Did I learn a lot of new photography things on this tour? Tbh, I didn’t. I did learn how to make blurred-water photos on my iphone, which was neat. I’d hoped we’d play around with the multiple-exposure shots, which were advertised on the tour website but we didn’t get around to in actuality. On the other hand, in reading about them, I did some research beforehand and found where in the settings of my camera that I can do this, so I learned something obliquely (despite not trying it out yet).

So I didn’t learn a lot on the tour, but also, I didn’t take it for learning – I took it for the “safari” part, going to all the best places to get the best photos. We started in the Creek Street area, little shops along the boardwalks and Ketchikan Creek. Next up were the docks, where I saw my favorite wildlife of the trip, giant purple and orange starfish!! Then we went up to the library, where there were really good views of the mountains, and lastly to Potlatch Totem Park and Museum.

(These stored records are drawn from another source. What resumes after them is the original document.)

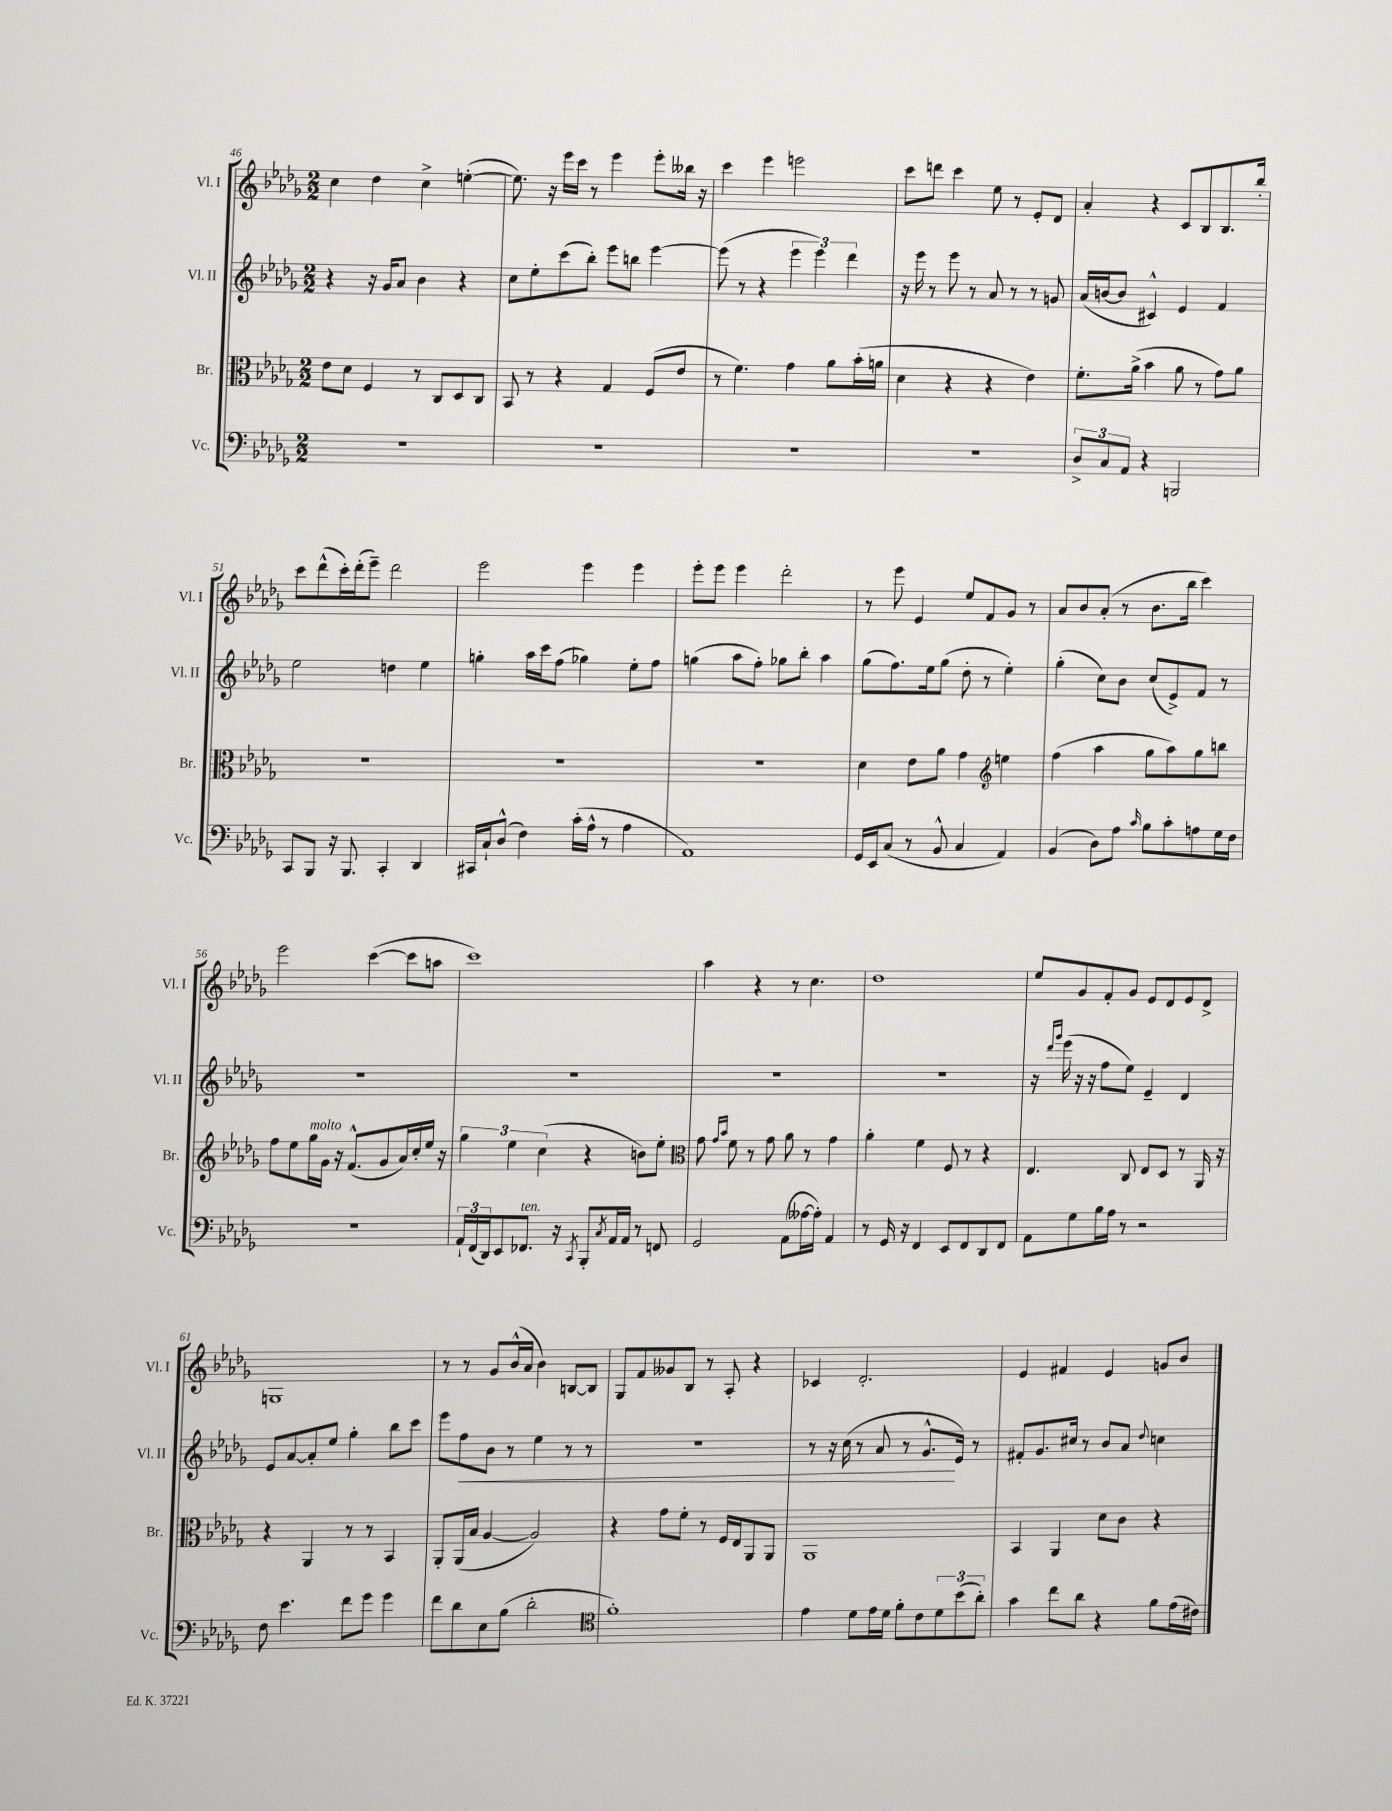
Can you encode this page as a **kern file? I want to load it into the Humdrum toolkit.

**kern	**kern	**kern	**dynam	**kern
*part4	*part3	*part2	*part2	*part1
*staff4	*staff3	*staff2	*staff2	*staff1
*I"Vc.	*I"Br.	*I"Vl. II	*	*I"Vl. I
*I'Vc.	*I'Br.	*I'Vl. II	*	*I'Vl. I
*clefF4	*clefC3	*clefG2	*	*clefG2
*k[b-e-a-d-g-]	*k[b-e-a-d-g-]	*k[b-e-a-d-g-]	*	*k[b-e-a-d-g-]
*M2/2	*M2/2	*M2/2	*	*M2/2
=46	=46	=46	=46	=46
1r	8e-\L	4r	.	4cc\
.	8d-\J	.	.	.
.	4F/	16r	.	4dd-\
.	.	16g-/KL	.	.
.	.	8a-/J	.	.
.	8r	4b-\	.	4cc^\
.	8C/L	.	.	.
.	8D-/	4r	.	([4een'\
.	8C/J	.	.	.
=47	=47	=47	=47	=47
1r	8BB-/	8cc\L	.	8.ee\])
.	8r	8ee-'\	.	.
.	.	.	.	16r
.	4r	(8ccc\	.	16eee-\LL
.	.	.	.	16ccc\JJ
.	.	8bb-'\J)	.	8r
.	4G-/	8eee-\L	.	4eee-\
.	.	8bbn\J	.	.
.	(8F/L	[4eee-\	.	8eee-'\L
.	8e-/J	.	.	16bb--X\Jk
.	.	.	.	16r
=48	=48	=48	=48	=48
1r	8r	(8eee-\]	.	4ccc\
.	4.f\)	8r	.	.
.	.	4r	.	4eee-\
.	4g-\	6eee-\	.	2eeen\
.	.	6eee-\)	.	.
.	8a-\L	.	.	.
.	.	6ddd-\	.	.
.	(16b-'\L	.	.	.
.	16an\JJ	.	.	.
=49	=49	=49	=49	=49
1r	4d-\	16r	.	8ccc\L
.	.	16eee-\	.	.
.	.	8r	.	8dddn\J
.	4r	8eee-\	.	4ccc\
.	.	8r	.	.
.	4r	8a-/	.	8ee-\
.	.	8r	.	8r
.	4e-\)	8r	.	8e-'/L
.	.	8gn/	.	8d-/J
=50	=50	=50	=50	=50
12D-^/L	8.f'\L	(16a-/LL	.	4a-'/
.	.	[16bn/J	.	.
12C/	.	.	.	.
.	.	8b/J]	.	.
12AA-/J	.	.	.	.
.	(16a-^\Jk	.	.	.
4r	4b-\	4c#X^^/)	.	4r
2BBBn/	8a-\	4e-/	.	8c/L
.	8r	.	.	8B-/
.	8g-\L)	4f/	.	8.B-/
.	8a-\J	.	.	.
.	.	.	.	16bb-'/Jk
!!LO:LB:g=z
=51	=51	=51	=51	=51
8CC/L	1r	2ee-\	.	8ccc\L
8BBB-/J	.	.	.	(8ddd-^^\
16r	.	.	.	16ccc'\L)
8.BBB-/	.	.	.	(16ddd-'\J
.	.	.	.	8eee-~\J)
4CC'/	.	4ddn\	.	2ddd-\
4DD-/	.	4ee-\	.	.
=52	=52	=52	=52	=52
16CC#X/LL	1r	4ggn'\	.	2eee-\
16C`/J	.	.	.	.
(8D-^^/J	.	.	.	.
4F\)	.	16aa-\LL	.	.
.	.	16ccc\J	.	.
.	.	(8ff\J	.	.
(16c'\LL	.	4gg-X\)	.	4eee-\
16A-^^\JJ	.	.	.	.
8r	.	.	.	.
4A-\	.	8ee-'\L	.	4eee-\
.	.	8ff\J	.	.
=53	=53	=53	=53	=53
1AA-)	1r	(4ggn\	.	8eee-'\L
.	.	.	.	8eee-\J
.	.	8aa-\L	.	4eee-\
.	.	8ff'\J)	.	.
.	.	8gg-X\L	.	2ddd-'\
.	.	8bb-'\J	.	.
.	.	4aa-\	.	.
=54	=54	=54	=54	=54
16GG-/LL	4d-\	(8gg-\L	.	8r
16EE-/J	.	.	.	.
(8C/J	.	8.ff\)	.	8eee-\
8r	8e-\L	.	.	4e-/
.	.	16ee-\k	.	.
8BB-^^/	8a-\J	(8gg-\J	.	.
4C/	4g-\	8dd-'\	.	8ee-/L
.	.	8r	.	8f/
*	*clefG2	*	*	*
4AA-/)	4een\	4ee-'\)	.	8g-/J
.	.	.	.	8r
=55	=55	=55	=55	=55
(4BB-/	(4ff\	(4gg-'\	.	8a-/L
.	.	.	.	8b-/
8D-\L)	4aa-\	8cc\L)	.	(8a-'/J
8A-\J	.	8b-\J	.	8r
16qqc/	.	.	.	.
8B-\L	8gg-\L	(8cc/L	.	8.b-\L
8c'\	8aa-\)	8e-^/)	.	.
.	.	.	.	16bb-\Jk
8An\	8gg-\	8f/J	.	4ccc\)
16G-\L	8bbn\J	8r	.	.
16F\JJ	.	.	.	.
!!LO:LB:g=z
=56	=56	=56	=56	=56
1r	8ff\L	1r	.	2eee-\
.	8ee-\	.	.	.
!	!LO:TX:a:i:t=molto	!	!	!
.	16gg-\L	.	.	.
.	16g-\JJ	.	.	.
.	16r	.	.	.
.	(8.f^^/L	.	.	.
.	.	.	.	([4ccc\
.	8g-/	.	.	.
.	16a-/L)	.	.	8ccc\L]
.	16cc'/	.	.	.
.	16ee-/JJ	.	.	8aan\J
.	16r	.	.	.
=57	=57	=57	=57	=57
24AA-`/LL	6gg-\	1r	.	1ccc)
(24FF/	.	.	.	.
24DD-/J)	.	.	.	.
8EE-/	.	.	.	.
.	6ee-\	.	.	.
!LO:TX:a:i:t=ten.	!	!	!	!
8.FF-X/J	.	.	.	.
.	(6cc\	.	.	.
16r	.	.	.	.
8qCC/	.	.	.	.
8BBB-'/L	4r	.	.	.
8qC/	.	.	.	.
16AA-/L	.	.	.	.
16AA-/JJ	.	.	.	.
8r	8bn\L)	.	.	.
8FFn/	8ee-'\J	.	.	.
=58	=58	=58	=58	=58
*	*clefC3	*	*	*
2GG-/	8g-\	1r	.	4aa-\
.	16qqg-/LL	.	.	.
.	16qqb-/JJ	.	.	.
.	8f\	.	.	.
.	8r	.	.	4r
.	8g-\	.	.	.
(8AA-\L	8a-\	.	.	8r
[16A--X\L	8r	.	.	4.cc\
16A--'\JJ])	.	.	.	.
4AA-/	4g-\	.	.	.
=59	=59	=59	=59	=59
8r	4a-'\	1r	.	1dd-
16GG-/	.	.	.	.
16r	.	.	.	.
4FF/	4f\	.	.	.
8EE-/L	8F/	.	.	.
8FF/	8r	.	.	.
8DD-/	4r	.	.	.
8FF/J	.	.	.	.
=60	=60	=60	=60	=60
8AA-\L	4.E-/	16r	.	8ee-/L
.	.	16qqddd-/LL	.	.
.	.	16qqggg-/JJ	.	.
.	.	(16eee-\	.	.
8G-\	.	16r	.	8g-/
.	.	16r	.	.
16B-\L	.	8ff\L	.	8f'/
16A-\JJ	.	.	.	.
8r	8C/	8ee-\J)	.	8g-/J
2r	8E-/L	4e-~/	.	8e-/L
.	8D-/J	.	.	8d-/
.	8r	4d-/	.	8e-/
.	16AA-/	.	.	8d-^/J
.	16r	.	.	.
!!LO:LB:g=z
=61	=61	=61	=61	=61
8F\	4r	8e-/L	.	1Gn
4.e-\	.	[8a-/	.	.
.	4AA-/	8a-'/]	.	.
.	.	8ee-/J	.	.
8f\L	8r	4gg-'\	.	.
8g-\J	8r	.	.	.
4g-\	4BB-/	8bb-\L	.	.
.	.	8ccc\J	.	.
=62	=62	=62	=62	=62
8f\L	8AA-'/L	8eee-\L	.	8r
!	!	!	!LO:HP:b	!
8d-\	(16AA-/L	8ff\	<	8r
.	16B-/JJ	.	.	.
8E-\	[4A-/	8b-\J	.	8g-/L
(8B-\J	.	8r	.	(16b-^^/L
.	.	.	.	16a-/JJ
2d-'\	2A-/])	4ee-\	.	4b-\)
.	.	8r	.	[8Bn/L
.	.	8r	.	8B/J]
=63	=63	=63	=63	=63
*clefC4	*	*	*	*
1f')	4r	1r	.	8G-/L
.	.	.	.	8f/
.	8g-\L	.	.	8g--X/
.	8f'\J	.	.	8B-/J
.	8r	.	.	8r
.	16F/LL	.	.	8A-'/
.	16E-/J	.	.	.
.	8AA-/	.	.	4r
.	8AA-/J	.	.	.
=64	=64	=64	=64	=64
4e-\	1AA-	8r	.	4c-X/
.	.	16r	.	.
.	.	(16cc\	.	.
8d-\L	.	8r	.	2.d-'/
16e-\L	.	8a-/	.	.
16d-\JJ	.	.	.	.
8f'\L	.	8r	.	.
8c\	.	8.g-^^/L	.	.
12d-\	.	.	.	.
.	.	16e-/Jk)	[	.
(12b-\	.	.	.	.
.	.	8r	.	.
12a-'\J)	.	.	.	.
=65	=65	=65	=65	=65
4g-\	4BB-/	8f#X'/L	.	4e-/
.	.	8.g-/	.	.
8cc\L	4AA-/	.	.	4f#X/
.	.	16cc#X/Jk	.	.
8a-\J	.	8r	.	.
4r	8d-\L	8b-/L	.	4e-/
.	8c\J	8a-/J	.	.
.	.	8qqdd-/	.	.
8f\L	4r	4ccn\	.	8gn/L
(16e-\L	.	.	.	8b-/J
16c#X\JJ)	.	.	.	.
==	==	==	==	==
*-	*-	*-	*-	*-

If I’d taken another excursion, or just explored on my own, I couldn’t have seen nearly so many different places. Mark really took us do see and do so many things!

In total on our trip, I couldn’t tell you exactly how many photos I took. I know that before uploading to my computer, there were 500 or so that I hadn’t deleted, and after sorting through them and whittling them down, there were about 250 remaining. Almost half of those are from Ketchikan. It was before I got sick, so I had energy and drive and absolutely no exhaustion pushing me to return to the boat, and as I said, Mark took us to so many unique and beautiful places. Afterwards, he dropped us off downtown because we all wanted to spend more time in the city. Ketchikan was walkable and friendly and honestly just perfect. I couldn’t have wished for a better day!